Fragmento del texto –

******************************

SáBADO 28 MARZO, 2020

El otro estrés social

Lunes 23 de marzo de 2020

El COVID-19 ha puesto en cuarentena a medio mundo y por ahora no hay señales claras sobre cuál será el límite de la emergencia sanitaria. Durará el tiempo que sea necesario, dicen la mayoría de los gobiernos de países afectados y hablan de meses.

En México, por lo pronto, hay más recomendaciones que medidas extremas, y que, seguramente y dado el caso en una fase 2 o 3 de la contingencia, llegarán.

De todos modos, ciertas restricciones por la pandemia del coronavirus provocan ansiedad y estrés. El virus más viral de todos los tiempos ya ha enfermado hasta quienes no lo sufren. El distanciamiento social es una obligación en épocas de contagios, pero también un drama.

Lo cierto es que el contexto epidemiológico actual, donde las muertes por el coronavirus están haciendo estragos en Europa y acumula cifras no menos preocupantes en toda América, no es joda.

Así y todo hay quienes están más preocupados por saber cuándo comenzará otra vez el futbol, como si esto fuese un propósito de necesidad y urgencia.

******************************

Extractos de datos –

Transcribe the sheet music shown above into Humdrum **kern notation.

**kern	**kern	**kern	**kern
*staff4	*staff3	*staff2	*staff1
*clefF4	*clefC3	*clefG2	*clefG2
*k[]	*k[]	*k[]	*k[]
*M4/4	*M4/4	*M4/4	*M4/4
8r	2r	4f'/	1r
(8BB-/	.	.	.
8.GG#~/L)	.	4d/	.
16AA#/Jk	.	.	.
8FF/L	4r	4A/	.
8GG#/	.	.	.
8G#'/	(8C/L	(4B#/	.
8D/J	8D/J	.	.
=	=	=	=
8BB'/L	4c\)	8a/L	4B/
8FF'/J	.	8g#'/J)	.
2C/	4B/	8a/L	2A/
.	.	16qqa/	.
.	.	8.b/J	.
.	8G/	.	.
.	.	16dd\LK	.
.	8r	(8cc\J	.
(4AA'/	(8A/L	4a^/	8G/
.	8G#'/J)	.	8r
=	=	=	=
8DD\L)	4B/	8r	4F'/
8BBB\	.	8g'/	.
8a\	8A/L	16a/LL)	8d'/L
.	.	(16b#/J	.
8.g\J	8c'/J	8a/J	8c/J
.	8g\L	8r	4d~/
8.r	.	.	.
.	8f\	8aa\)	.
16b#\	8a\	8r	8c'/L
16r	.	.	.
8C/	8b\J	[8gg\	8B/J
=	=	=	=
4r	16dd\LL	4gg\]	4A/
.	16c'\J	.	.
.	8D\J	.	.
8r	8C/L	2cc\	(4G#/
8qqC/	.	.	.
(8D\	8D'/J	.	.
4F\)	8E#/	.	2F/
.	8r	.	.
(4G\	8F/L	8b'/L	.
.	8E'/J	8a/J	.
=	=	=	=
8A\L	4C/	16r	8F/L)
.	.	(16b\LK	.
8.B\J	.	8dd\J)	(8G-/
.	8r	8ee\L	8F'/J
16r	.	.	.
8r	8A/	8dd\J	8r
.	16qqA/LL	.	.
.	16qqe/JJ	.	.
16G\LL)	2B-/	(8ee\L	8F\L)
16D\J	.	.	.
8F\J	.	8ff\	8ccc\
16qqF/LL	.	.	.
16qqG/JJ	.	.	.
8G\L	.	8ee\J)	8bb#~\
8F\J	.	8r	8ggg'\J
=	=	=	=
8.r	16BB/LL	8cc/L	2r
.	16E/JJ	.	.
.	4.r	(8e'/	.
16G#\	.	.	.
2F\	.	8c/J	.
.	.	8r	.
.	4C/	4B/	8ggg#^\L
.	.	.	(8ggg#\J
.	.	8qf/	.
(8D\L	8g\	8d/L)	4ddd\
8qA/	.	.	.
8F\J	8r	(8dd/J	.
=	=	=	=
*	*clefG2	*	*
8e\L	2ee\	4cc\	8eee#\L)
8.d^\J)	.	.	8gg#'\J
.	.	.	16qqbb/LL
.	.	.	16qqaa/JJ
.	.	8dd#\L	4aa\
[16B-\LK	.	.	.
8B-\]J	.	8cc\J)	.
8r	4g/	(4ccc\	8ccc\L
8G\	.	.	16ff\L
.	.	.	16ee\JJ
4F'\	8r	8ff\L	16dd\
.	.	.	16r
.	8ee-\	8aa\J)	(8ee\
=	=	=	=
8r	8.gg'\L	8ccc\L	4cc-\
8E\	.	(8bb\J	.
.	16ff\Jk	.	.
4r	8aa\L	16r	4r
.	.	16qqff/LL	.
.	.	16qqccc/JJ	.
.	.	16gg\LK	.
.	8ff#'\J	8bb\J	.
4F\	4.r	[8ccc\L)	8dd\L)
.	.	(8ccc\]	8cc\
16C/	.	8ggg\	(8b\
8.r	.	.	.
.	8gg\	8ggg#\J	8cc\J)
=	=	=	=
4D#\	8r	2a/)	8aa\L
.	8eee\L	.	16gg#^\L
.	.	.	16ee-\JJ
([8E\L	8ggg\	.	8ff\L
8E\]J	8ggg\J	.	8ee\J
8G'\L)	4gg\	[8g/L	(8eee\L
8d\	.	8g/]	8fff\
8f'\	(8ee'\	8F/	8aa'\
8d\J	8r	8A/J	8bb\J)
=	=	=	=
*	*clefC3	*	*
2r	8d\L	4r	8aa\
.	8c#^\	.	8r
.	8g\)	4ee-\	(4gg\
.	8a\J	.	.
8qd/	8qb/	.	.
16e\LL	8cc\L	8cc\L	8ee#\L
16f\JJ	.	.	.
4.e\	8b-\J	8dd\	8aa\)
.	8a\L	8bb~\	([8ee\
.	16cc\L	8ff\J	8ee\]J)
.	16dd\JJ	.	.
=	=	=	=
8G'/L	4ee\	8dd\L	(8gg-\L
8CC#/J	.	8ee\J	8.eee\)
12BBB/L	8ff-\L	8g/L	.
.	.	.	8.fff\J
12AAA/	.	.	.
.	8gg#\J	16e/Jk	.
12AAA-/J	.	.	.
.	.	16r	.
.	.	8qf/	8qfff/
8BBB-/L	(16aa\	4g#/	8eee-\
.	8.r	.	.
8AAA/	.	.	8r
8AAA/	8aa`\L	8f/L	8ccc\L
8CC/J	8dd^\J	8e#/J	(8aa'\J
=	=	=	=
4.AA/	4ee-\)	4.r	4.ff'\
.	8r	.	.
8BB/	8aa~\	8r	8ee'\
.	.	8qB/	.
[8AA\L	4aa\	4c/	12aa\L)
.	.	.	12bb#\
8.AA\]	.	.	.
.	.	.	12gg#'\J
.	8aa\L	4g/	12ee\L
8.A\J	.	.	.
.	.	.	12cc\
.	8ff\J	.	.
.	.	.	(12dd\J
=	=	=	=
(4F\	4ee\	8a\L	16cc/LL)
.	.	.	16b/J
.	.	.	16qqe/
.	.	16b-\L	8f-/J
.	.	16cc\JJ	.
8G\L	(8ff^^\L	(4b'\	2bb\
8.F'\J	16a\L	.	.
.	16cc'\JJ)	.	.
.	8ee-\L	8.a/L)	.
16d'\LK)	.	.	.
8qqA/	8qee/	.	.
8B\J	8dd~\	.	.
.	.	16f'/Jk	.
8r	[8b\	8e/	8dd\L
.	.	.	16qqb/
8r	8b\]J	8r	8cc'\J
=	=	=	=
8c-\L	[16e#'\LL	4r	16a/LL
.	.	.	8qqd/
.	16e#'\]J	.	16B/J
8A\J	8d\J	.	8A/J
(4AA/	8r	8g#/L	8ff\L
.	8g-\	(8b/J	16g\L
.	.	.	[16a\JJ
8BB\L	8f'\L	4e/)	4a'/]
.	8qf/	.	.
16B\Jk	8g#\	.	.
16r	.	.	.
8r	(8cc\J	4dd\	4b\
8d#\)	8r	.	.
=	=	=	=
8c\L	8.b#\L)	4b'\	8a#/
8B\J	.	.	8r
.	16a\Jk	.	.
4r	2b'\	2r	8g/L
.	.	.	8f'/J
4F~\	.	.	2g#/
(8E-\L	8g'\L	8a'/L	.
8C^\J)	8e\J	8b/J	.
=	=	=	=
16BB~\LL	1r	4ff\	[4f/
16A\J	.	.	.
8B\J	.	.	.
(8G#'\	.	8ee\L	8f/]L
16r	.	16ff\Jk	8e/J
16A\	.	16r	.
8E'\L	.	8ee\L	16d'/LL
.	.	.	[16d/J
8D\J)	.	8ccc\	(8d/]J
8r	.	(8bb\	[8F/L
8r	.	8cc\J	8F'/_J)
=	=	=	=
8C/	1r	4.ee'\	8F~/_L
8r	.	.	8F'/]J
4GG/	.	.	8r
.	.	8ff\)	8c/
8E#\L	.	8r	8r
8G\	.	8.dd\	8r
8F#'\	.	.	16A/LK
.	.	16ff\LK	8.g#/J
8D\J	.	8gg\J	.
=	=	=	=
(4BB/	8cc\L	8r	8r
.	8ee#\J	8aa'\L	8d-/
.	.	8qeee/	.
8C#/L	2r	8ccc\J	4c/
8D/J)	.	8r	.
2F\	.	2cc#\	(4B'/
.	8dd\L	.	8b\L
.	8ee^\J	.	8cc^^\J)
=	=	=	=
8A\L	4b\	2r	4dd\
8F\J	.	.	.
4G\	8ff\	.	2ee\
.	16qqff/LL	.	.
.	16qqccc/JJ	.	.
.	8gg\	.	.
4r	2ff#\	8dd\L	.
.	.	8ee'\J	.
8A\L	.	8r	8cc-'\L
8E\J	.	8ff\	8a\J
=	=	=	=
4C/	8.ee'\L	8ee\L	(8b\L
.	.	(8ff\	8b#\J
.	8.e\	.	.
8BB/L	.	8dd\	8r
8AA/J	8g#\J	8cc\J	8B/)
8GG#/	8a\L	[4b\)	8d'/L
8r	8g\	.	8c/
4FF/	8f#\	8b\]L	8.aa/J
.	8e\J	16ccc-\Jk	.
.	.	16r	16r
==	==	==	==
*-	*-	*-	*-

******************************

Tarea 1 –
Responde, según el texto sobre el estrés social en la pandemia:
(a) ¿Cuánto durará la emergencia, según la mayoría de los gobiernos de países afectados?
(b) ¿Qué hay en México por lo pronto, en lugar de medidas extremas?
(c) ¿En qué continente están haciendo estragos las muertes por el coronavirus?
Tarea 2 – Prosigue el texto sobre el estrés social en la pandemia después de su última oración.
Los datos no son necesarios aquí.

Resultado 1 –
(a) El tiempo que sea necesario; hablan de meses.
(b) Más recomendaciones que medidas extremas.
(c) En Europa.

Resultado 2 –
El futbol es lo menos importante en estos momentos del sacudón sanitario global, pero hay quienes, con decisiones basadas en intereses y fanatismo se lavan las manos -y no precisamente con agua y jabón- frente a la situación actual.

A muchos directivos les preocupa no saber, por ejemplo, cómo reprogramar los calendarios. Sin embargo, al futbol no le interesa o parece no interesarle en qué condiciones quedarán muchos aficionados después de esta pandemia. Seguramente solos y con otros problemas más graves a solucionar.

A nadie le importa, la verdad, que en la Liga MX o en otras ligas estén pensando en recortar salarios de los futbolistas, como al mundo del futbol tampoco nunca le ha interesado que muchos de sus seguidores pierdan sus trabajos, no cobren su quincena o sean rehenes de los vaivenes de las economías.

El futbol siempre creyó estar vacunado ante todo y se considera un entretenimiento indispensable para la sociedad, se nutre de ella y la exprime hasta donde puede.

Hoy, en época de reflexión y de cuarentena, ojalá que el futbol entienda que hay cosas más importantes en el mundo como la vida misma y que sus mensajes de solidaridad, apoyan, pero sería mucho mejor actuar, y que le devuelva a la sociedad hechos y gestos humanitarios que valgan la pena.